Film still of Ma loute (Slack Bay) © R. Arpajou (c) 3B

Two years after the tornado that was L'il Quinquin, the director plunges into a burlesque social comedy and whisks us back to 1910 in France's northern Pas-de-Calais region – the scene of a whimsical love affair set against a background of mysterious disappearances.

Previously known for the spiritualistic undertones of his films, Bruno Dumont wrong-footed expectations in 2013 with L'il Quinquin, a delightfully entertaining comedy mini-series. The critical success of his cop thriller set among the northerners in France encouraged the director to plough this furrow still further, this time with a burlesque film bubbling over with genres taken to extremes.
With this return to the Opal Coast, Dumont brings us a love story between Ma Loute Brufort, the son of fisherfolk reputed to be cannibals and Billie Van Peteghem, an androgynous woman from a decadent middle-class family.

The director deliberately loosened his actors' tongues, setting the film alight with a series of dialogues each more absurd than the last, sending up the middle classes. The comic power of Slack Bay also draws on the physicality of its actors, aided (or not) by the setting of the film, in which the weather and landscapes only caricature the effect of their actions.

“I exaggerate things to the point of being grotesque.”

"I exaggerate things to the point of being grotesque, in search of a sort of catharsis that cinema seems to have lost, when it comes to pure entertainment," says the director.

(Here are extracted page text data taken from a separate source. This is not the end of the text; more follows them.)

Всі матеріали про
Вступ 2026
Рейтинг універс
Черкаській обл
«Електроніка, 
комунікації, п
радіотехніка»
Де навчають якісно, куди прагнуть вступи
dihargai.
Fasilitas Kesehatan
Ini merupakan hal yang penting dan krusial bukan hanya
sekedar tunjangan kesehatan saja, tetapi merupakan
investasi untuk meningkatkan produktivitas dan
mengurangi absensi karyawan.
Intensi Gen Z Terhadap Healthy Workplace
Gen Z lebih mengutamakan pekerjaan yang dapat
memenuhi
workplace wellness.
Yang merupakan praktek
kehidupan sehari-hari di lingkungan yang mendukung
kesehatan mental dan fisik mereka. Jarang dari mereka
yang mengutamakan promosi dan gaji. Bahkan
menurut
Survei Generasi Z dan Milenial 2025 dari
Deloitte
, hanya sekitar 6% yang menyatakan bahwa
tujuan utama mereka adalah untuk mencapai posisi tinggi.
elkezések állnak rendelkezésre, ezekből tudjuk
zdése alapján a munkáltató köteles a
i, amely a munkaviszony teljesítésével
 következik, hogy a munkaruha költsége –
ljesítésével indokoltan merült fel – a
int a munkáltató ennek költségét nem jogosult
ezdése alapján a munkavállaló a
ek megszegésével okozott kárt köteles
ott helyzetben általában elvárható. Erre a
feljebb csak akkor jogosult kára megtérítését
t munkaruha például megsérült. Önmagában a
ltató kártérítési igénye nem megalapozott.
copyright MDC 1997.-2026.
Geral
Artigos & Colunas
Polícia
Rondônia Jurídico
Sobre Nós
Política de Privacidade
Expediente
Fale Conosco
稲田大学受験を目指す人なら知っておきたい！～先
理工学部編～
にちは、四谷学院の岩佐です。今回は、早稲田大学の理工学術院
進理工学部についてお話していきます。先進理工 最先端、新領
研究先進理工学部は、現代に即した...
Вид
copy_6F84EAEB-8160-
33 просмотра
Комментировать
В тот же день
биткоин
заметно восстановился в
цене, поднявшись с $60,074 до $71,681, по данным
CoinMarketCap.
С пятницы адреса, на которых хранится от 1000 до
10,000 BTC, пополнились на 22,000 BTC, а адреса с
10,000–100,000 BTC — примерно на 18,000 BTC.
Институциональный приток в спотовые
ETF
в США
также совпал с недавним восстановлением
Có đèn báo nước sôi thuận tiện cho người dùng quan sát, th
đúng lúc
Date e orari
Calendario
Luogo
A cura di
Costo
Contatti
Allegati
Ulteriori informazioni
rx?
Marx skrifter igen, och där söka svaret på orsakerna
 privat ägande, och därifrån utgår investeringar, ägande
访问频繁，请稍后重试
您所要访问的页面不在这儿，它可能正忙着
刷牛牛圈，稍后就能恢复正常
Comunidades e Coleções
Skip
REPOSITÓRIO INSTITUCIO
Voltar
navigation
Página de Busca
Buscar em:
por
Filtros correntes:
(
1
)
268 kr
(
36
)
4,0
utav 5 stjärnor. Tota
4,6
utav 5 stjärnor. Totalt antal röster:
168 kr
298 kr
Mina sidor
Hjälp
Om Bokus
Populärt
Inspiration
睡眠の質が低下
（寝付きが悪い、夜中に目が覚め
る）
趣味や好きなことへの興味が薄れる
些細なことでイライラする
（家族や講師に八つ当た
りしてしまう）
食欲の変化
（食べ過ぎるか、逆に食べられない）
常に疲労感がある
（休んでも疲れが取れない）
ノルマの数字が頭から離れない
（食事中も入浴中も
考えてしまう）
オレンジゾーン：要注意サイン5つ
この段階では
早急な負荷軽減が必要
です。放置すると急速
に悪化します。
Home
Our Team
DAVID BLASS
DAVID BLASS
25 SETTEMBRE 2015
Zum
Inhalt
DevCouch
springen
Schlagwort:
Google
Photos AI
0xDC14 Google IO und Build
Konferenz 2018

Dumont brings us a film full of pell-mell antics, inspired by period postcards from back in the day. The director, who shot Slack Bay in just 45 days, initially thought of making the film in black and white in order to capture their original graininess.

Slack Bay features a host of established French actors, including Juliette Binoche, Fabrice Luchini and Valeria Bruni-Tedeschi. A first for Dumont, who had never before used professional actors apart from in Camille Claudel 1915 (2013), featuring the very same Juliette Binoche.